La tristesse que je lis dans ses yeux m'amène à penser que j'ai peut-être fait fausse route. Eleanora me déteste-t-elle vraiment pour ce choix que je croyais commun ? Pense-t-elle que je l'ai abandonnée, alors que chaque jour qui passe je ne pense qu'à la retrouver ?
A-t-elle déjà tourné la page d'une histoire qui n'avait que commencé, et qui mérite encore d'être sauvée ?
***
— Isaac, décroche ton portable s'il-te-plaît. Il me donne la migraine, bougonne Matthew en me tendant avec insistance mon combiné.
Je réalise que la table est parfaitement intacte, et que mon colocataire a déjà tout rangé. Je me suis perdu longtemps dans mes pensées, on dirait.
— C'est ta copine ? s'enquit-il en désignant le nom affiché sur mon écran.
J'arrête de le dévisager pour m'informer de l'identité de mon potentiel interlocuteur. Je lui fais signe que non alors que je décroche à la dernière sonnerie, rejoignant ma chambre pour être tranquille. Matthew est un mec bien, mais qu'est-ce qu'il peut être relou parfois !
— Hey l'Américain ! m'interpelle Aaliyah de l'autre bout du fil.
— Je te rappelle que je suis toujours Indonésien.
— C'est une manière de parler, soupire Aaly alors que je l'imagine lever les yeux au ciel. Indonésien, Américain, maintenant Européen, t'es un mec cosmopolite, comme moi !
— Pourquoi m'appelles-tu ? l'interrogé-je sans dissimuler un sourire, en refaisant mon lit pour m'allonger ensuite par-dessus les draps. Je te manque déjà ?
Je fais référence à notre dîner d'hier soir. Susie et Aaly m'ont invité chez elles afin de me montrer leur nouvel appartement de luxe, décoré avec beaucoup de goût. Je devine que c'est Susie qui s'est occupée de l'aménagement intérieur.
— Quel prétentieux... Non, je t'appelle parce que j'ai oublié de te dire que j'organise une soirée pour célébrer mes vingt-deux ans le week-end prochain. Je serais ravie de voir ta sale tête lors des festivités, d'où la raison de mon appel.
— Comment refuser cette si belle invitation ? réponds-je sarcastiquement en levant les yeux au ciel.
— Tu ne peux pas refuser, réplique-t-elle d'un ton très sérieux.

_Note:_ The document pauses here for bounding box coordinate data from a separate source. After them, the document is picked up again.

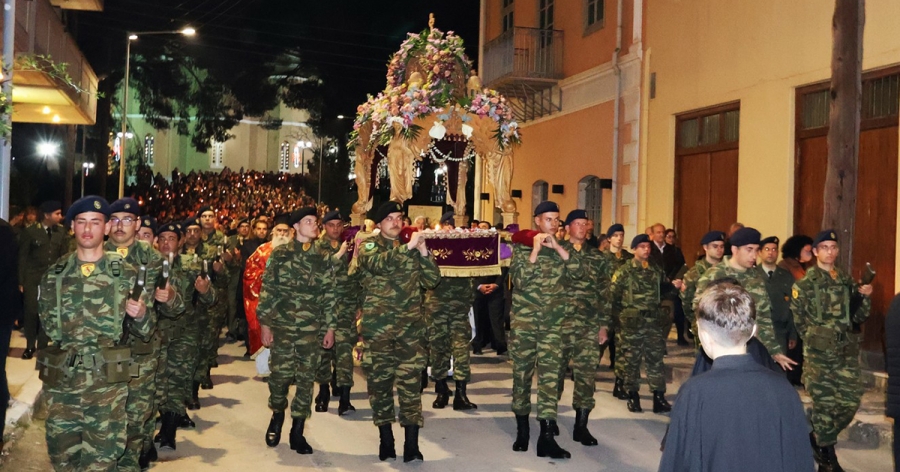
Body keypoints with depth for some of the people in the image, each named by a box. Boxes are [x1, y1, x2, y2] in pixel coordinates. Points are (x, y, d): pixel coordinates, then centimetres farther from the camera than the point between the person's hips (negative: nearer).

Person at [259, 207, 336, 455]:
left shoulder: (322, 258, 6)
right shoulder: (280, 254, 1)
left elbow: (329, 295, 7)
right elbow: (268, 289, 0)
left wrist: (330, 327, 4)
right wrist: (264, 323, -4)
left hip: (311, 330, 2)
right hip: (282, 326, -1)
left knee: (306, 380, 3)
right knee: (279, 376, 4)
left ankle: (297, 431, 14)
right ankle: (277, 417, 31)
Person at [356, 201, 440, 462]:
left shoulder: (411, 249, 13)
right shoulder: (368, 246, 4)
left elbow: (432, 280, 5)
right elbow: (379, 263, -19)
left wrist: (424, 252, -7)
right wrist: (408, 247, -23)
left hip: (410, 326, 2)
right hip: (377, 326, -2)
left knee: (411, 383, -3)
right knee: (380, 381, 6)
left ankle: (412, 444, 0)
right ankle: (386, 440, 19)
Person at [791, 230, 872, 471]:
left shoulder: (847, 281, 11)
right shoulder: (804, 283, -2)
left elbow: (858, 317, 8)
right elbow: (797, 319, -3)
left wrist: (865, 297, -8)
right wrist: (815, 336, -2)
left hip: (847, 352, 4)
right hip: (819, 352, -4)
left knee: (851, 399, 3)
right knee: (824, 402, 0)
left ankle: (818, 438, 25)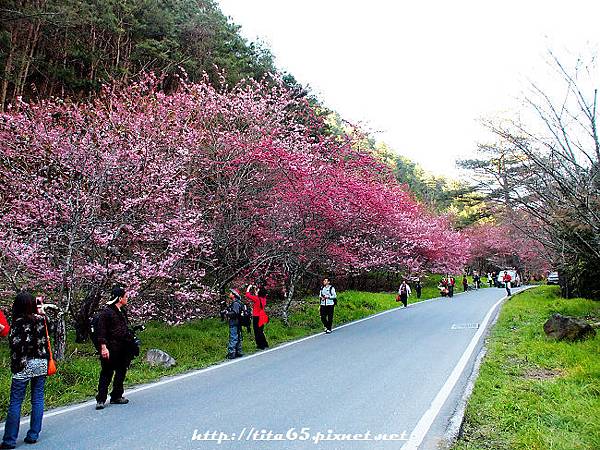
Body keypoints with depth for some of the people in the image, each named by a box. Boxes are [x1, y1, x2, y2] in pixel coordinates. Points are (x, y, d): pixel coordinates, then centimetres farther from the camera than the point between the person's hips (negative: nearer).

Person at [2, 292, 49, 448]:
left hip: (24, 365, -5)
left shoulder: (19, 322, -11)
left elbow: (15, 344, -16)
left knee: (15, 402, 3)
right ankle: (33, 435, 15)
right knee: (38, 399, 10)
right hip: (41, 363, 5)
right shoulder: (41, 319, 1)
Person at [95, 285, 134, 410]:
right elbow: (101, 331, -14)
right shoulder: (106, 312, -11)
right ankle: (101, 399, 6)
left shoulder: (123, 311, 13)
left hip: (124, 348, 8)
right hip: (111, 349, -8)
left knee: (121, 372, 13)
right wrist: (103, 347, -20)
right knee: (106, 373, -2)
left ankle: (116, 396, 25)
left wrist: (131, 339, 18)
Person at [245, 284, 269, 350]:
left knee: (257, 332, 1)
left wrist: (249, 288, 1)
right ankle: (265, 344, 24)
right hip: (262, 317, 8)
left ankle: (260, 346, 5)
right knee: (261, 331, 18)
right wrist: (256, 288, 22)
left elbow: (247, 295, -11)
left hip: (256, 317, -7)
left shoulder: (256, 298, -18)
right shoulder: (263, 298, 2)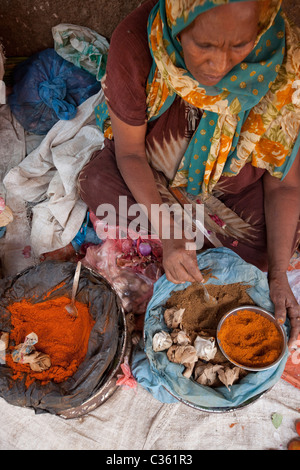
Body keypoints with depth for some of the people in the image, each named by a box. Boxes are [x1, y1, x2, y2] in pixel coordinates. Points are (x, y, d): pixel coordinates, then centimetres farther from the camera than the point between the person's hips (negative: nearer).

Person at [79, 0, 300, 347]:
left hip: (233, 180, 0)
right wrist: (168, 236, -33)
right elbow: (129, 150, -22)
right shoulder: (135, 42, -31)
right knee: (97, 182, -27)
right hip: (152, 172, 1)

Tu ne crois quand même pas que tu as ramené tes fesses à Londres pour m'ignorer alors que je suis à l'origine de ta présence ici ?
J'explose de rire. J'avais oublié qu'il ne fallait jamais contrarier Aaly, au risque de le payer de sa vie ! Elle avait beau être la plus jeune de notre groupe en Namibie, elle a gagné en une seule journée le respect de tout le monde après avoir remis à sa place un bénévole particulièrement provoquant. J'ignore si son nez a gardé une forme cabossée après qu'elle le lui ait cassé.
— Eleanora sera là ? m'enquis-je d'une voix que j'espère totalement désintéressée.
— Nora est ma meilleure amie, alors oui, elle sera là, soupire Aaly. Par contre, je doute de survivre à la soirée quand elle saura que je t'ai invitée. Alors sois sympa, prépare un joli poème pour mes funérailles.
— Elle me déteste à ce point-là ? me lamenté-je en fixant le plafond.
— Nora ne déteste personne, Isaac.
Mais si elle devait faire le choix de haïr quelqu'un, j'ai conscience que cette personne, ce serait moi.